(Beginning of INPUT RECORDS)

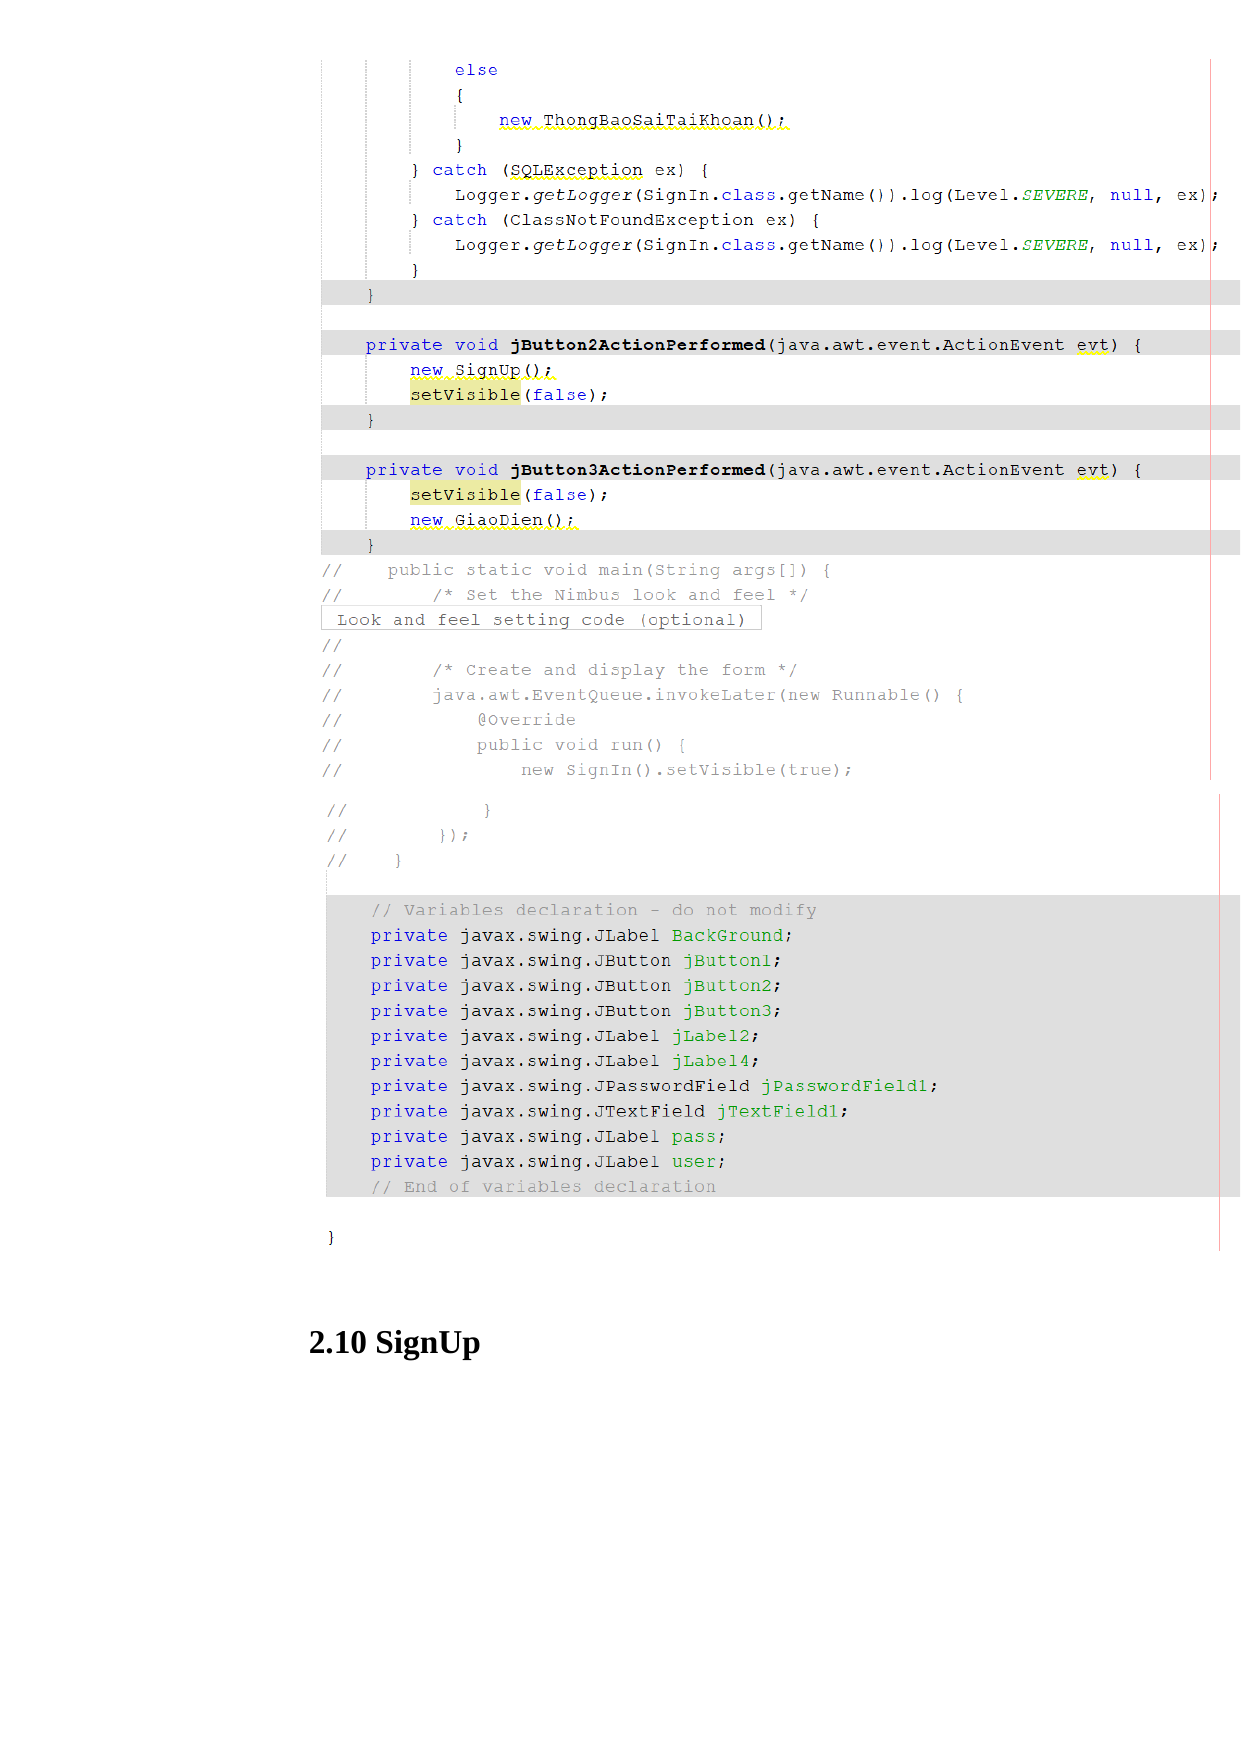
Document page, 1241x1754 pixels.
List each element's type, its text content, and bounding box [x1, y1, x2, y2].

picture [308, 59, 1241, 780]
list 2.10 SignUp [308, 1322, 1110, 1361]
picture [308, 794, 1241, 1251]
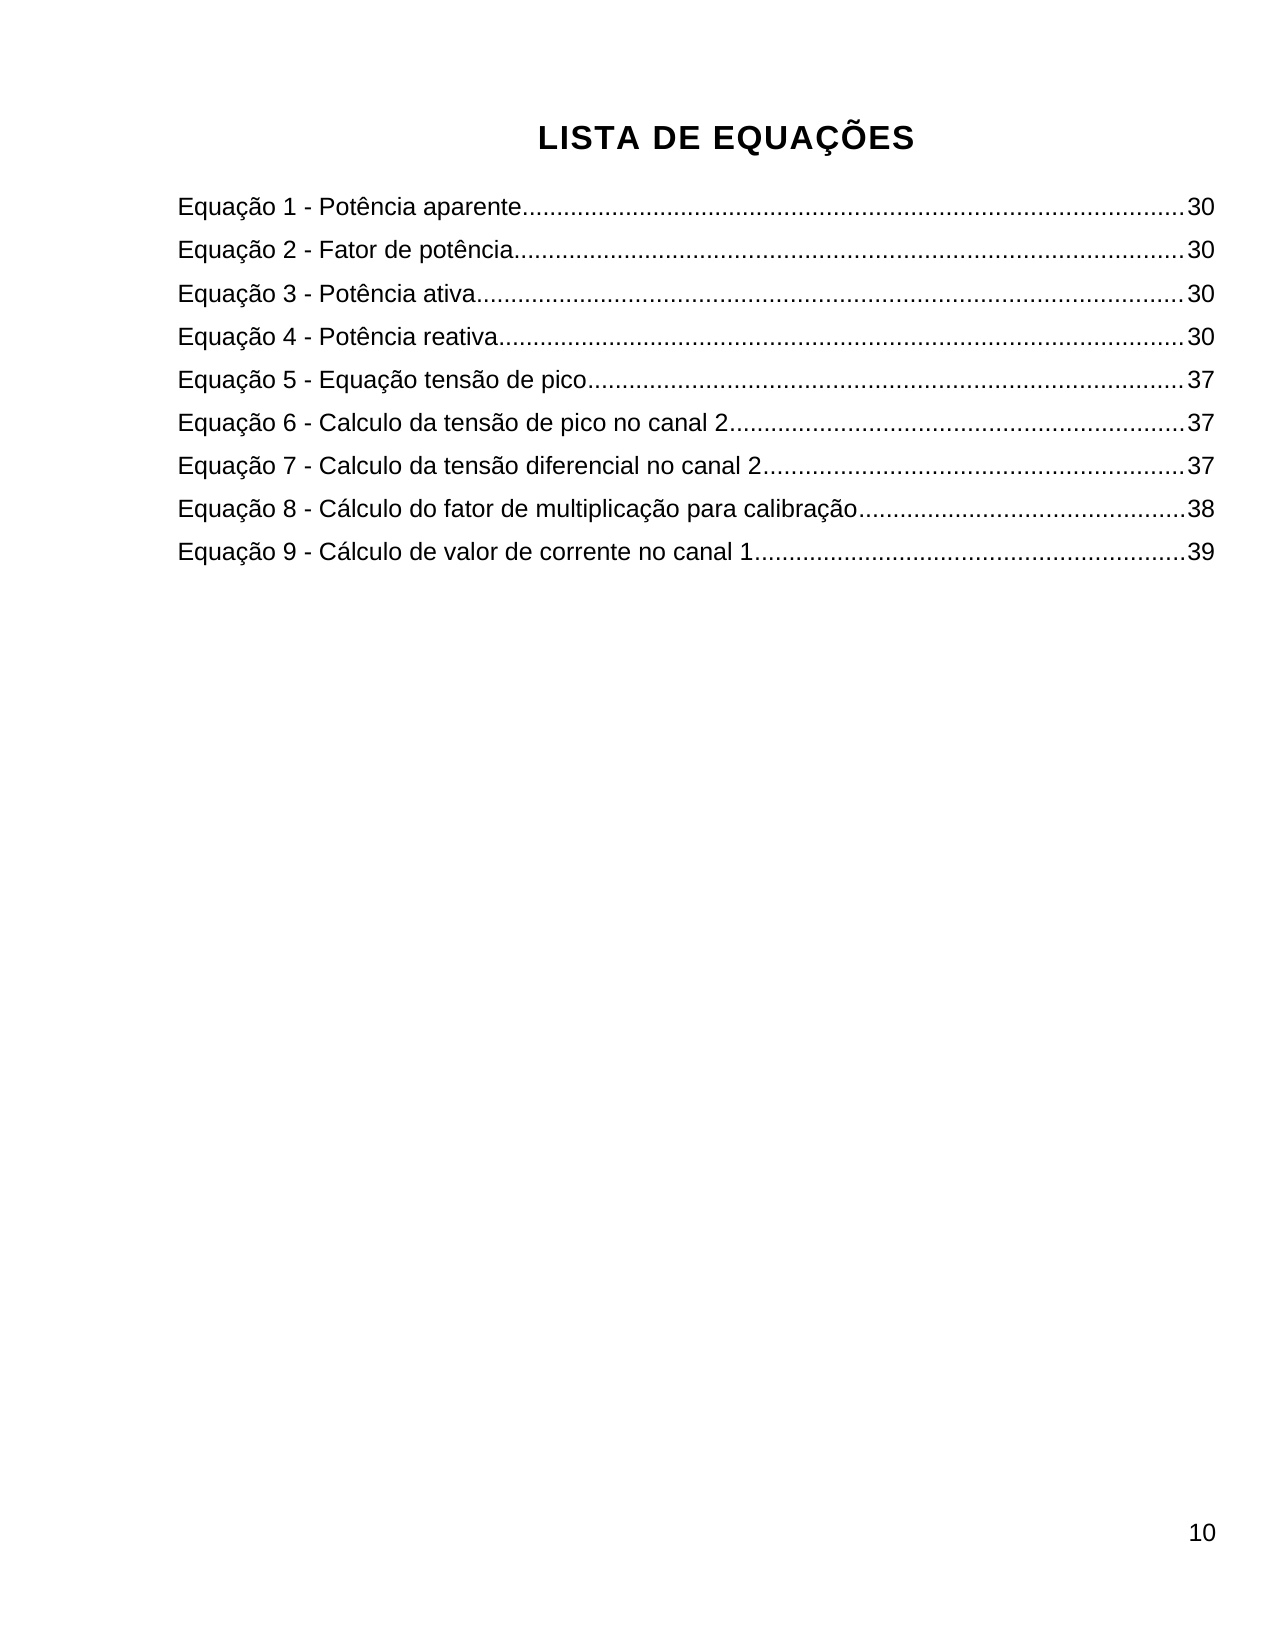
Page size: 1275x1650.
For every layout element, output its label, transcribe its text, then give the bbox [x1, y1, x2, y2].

(End of INPUT RECORDS)

## PROBLEM STATEMENT
From the records above, copy only the lines running from the line holding "List each element's" through the line holding "Page size: 1275x1650.", with no pictures.

## RESPONSE FOR THIS EXERCISE
List each element's type, its text content, and bounding box [x1, y1, x2, y2].

picture [308, 59, 1241, 780]
list 2.10 SignUp [308, 1322, 1110, 1361]
picture [308, 794, 1241, 1251]
Page size: 1275x1650.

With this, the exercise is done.